Rye. Rich in nutrition. Contains starch, fat and protein, vitamin B and phosphorus, potassium, etc. The content of protein and amino acids in Rye is generally higher than that in common wheat, in which phenylalanine is about 6 times higher than that in common wheat, and tryptophan is about 15 times higher than that in common wheat. The mineral content of rye is also very rich, and it is generally higher than that of common wheat. The calcium content is 4 times of that of common wheat. The iron content is 12 times of that of common wheat. The magnesium content is 15 times of that of common wheat. In addition, it is rich in selenium and iodine. Therefore, rye is also known as calcium wheat, blood wheat and selenium wheat. The dietary fiber content of rye is very high. It is good for intestines and stomach and helps digestion. In a word, it's good for health to add rye flour properly when making steamed bread.
Step1:Rye flour mixed with medium gluten flou
Step2:Dig a small pit in the middle of the evenly mixed flour. Pour active dry yeast into the pit.

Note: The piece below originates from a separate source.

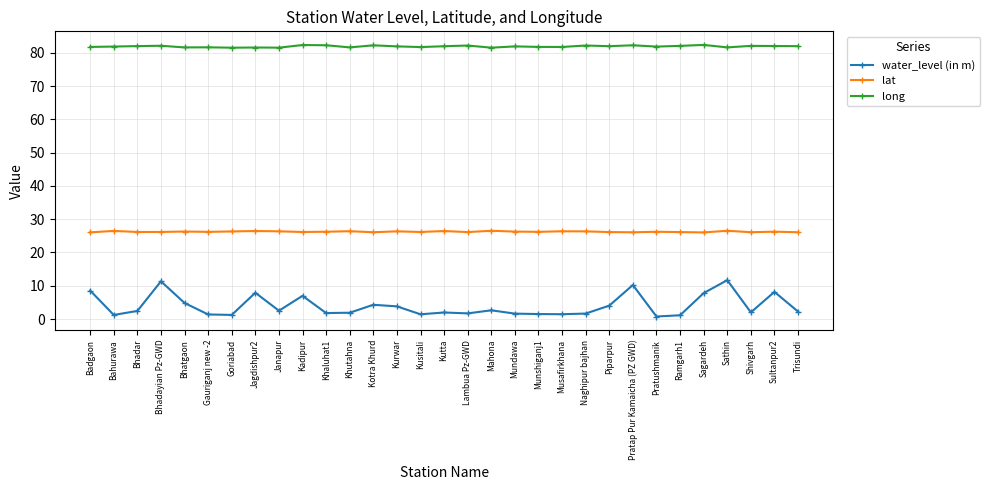

What are all the series names shown in the legend?

water_level (in m), lat, long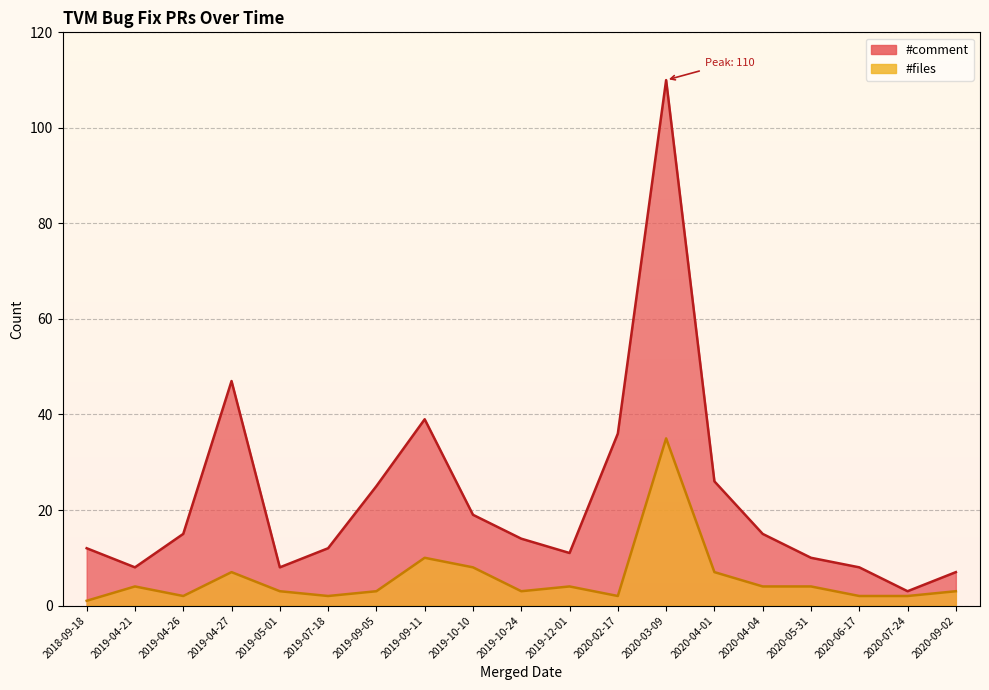

Rank the series at 2020-07-24 from highest to lowest value.

#comment, #files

Slowly add wate
Step3:Use chopsticks to stir into floccules. Add water slowly while stirring. Until there is no large amount of flour particles at the bottom of the basin
Step4:Roll the flour into a bal
Step5:Knead until the dough is smooth. Roll it into a container
Step6:For the first fermentation, you can use the oven or room temperature. Cover with wet towel for 1 hour
Step7:The fermented dough is kneaded into long strips and cut into small piece
Step8:Knead each section. Put it into the steamer. Put cold water in the pan. Turn to medium heat after boiling. Steam for 25 minutes. Turn off the heat and simmer for 5 minutes
Step9:Out of the po
Step10:Eat coarse food. Healthy people are beautiful. Hahaha. Start
Cooking tips:Do not pour in water at one time. Because the water absorption capacity of different brands of flour is also different. Pour in slowly first. Pour in and stir at the same time. There are skills in making delicious dishes.